Congressional efforts to combat pirate fishing have resulted
in several measures being introduced in the House and Senate over the past few
years.
The bill awaiting the president’s signature comes in the
wake of legislation first introduced by the late Sen. Daniel Inouye, D-Hawaii,
on Dec. 12, 2011, to bar ships engaged in pirate fishing operations from
entering US ports to offload their catch.
Inouye’s measure was aimed at implementing an international
agreement aimed by stopping pirate harvesters from slipping their seafood into
the global market.
The bipartisan Pirate Fishing Elimination Act was
cosponsored by Senator Democrats John D. Rockefeller IV of West Virginia, Mark
Begich, of Alaska, and Sheldon Whitehouse of Rhode Island, with Senate
Republicans Lisa Murkowski, of Alaska, and Olympia Snowe of Maine.

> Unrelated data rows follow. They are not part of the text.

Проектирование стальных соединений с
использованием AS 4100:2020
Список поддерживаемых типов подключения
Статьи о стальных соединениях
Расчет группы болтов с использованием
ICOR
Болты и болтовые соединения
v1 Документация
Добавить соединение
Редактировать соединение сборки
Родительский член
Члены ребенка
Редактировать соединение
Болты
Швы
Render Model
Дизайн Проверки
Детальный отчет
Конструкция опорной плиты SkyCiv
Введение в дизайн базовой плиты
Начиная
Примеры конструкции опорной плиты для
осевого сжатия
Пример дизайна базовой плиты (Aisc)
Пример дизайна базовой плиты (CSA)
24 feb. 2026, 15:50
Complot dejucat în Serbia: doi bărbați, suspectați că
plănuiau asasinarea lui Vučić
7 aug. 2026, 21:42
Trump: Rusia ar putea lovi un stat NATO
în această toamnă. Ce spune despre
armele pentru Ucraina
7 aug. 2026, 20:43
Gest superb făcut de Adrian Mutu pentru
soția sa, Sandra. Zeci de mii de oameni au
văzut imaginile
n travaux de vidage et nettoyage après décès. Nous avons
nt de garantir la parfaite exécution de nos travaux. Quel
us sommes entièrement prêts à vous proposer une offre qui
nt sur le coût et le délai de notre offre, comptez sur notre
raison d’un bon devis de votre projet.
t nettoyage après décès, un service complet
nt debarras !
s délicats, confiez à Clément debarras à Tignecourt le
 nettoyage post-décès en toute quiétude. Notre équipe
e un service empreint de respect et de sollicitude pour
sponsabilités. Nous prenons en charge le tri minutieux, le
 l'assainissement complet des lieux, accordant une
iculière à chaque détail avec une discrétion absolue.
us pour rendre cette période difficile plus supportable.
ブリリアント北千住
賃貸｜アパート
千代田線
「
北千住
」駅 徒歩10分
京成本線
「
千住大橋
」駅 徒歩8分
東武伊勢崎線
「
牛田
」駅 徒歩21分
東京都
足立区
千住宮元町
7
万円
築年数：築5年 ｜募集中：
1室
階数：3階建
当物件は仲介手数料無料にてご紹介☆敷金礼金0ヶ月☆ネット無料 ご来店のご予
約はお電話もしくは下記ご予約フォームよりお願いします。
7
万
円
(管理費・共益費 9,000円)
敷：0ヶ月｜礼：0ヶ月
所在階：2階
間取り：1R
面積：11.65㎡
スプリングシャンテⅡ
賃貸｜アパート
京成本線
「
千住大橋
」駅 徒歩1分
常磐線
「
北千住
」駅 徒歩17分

The US was one of the first countries to express an
intention to ratify the United Nations Agreement on Port State Measures to
Prevent, Deter and Eliminate Illegal, Unreported and Unregulated Fishing
Measures.
As Inouye noted in introducing his 2011 bill, each year
illegal fishing produces between 11 and 26 million tons of seafood, resulting
in economic losses with a global value of between $10 billion and $12 billion.
Begich noted that in 2011 alone, NOAA special agents seized 112 tons of illegal
Russian king crab by working with their colleagues in the Russian Border Guard.
IUU fishing for crab in Russia has had an adverse impact on
Alaska crab fishermen by disrupting the market and lowering prices, and it is
threatening the sustainability of the big eye tuna that is the staple of
Hawaii’s longline fishery, Murkowski said.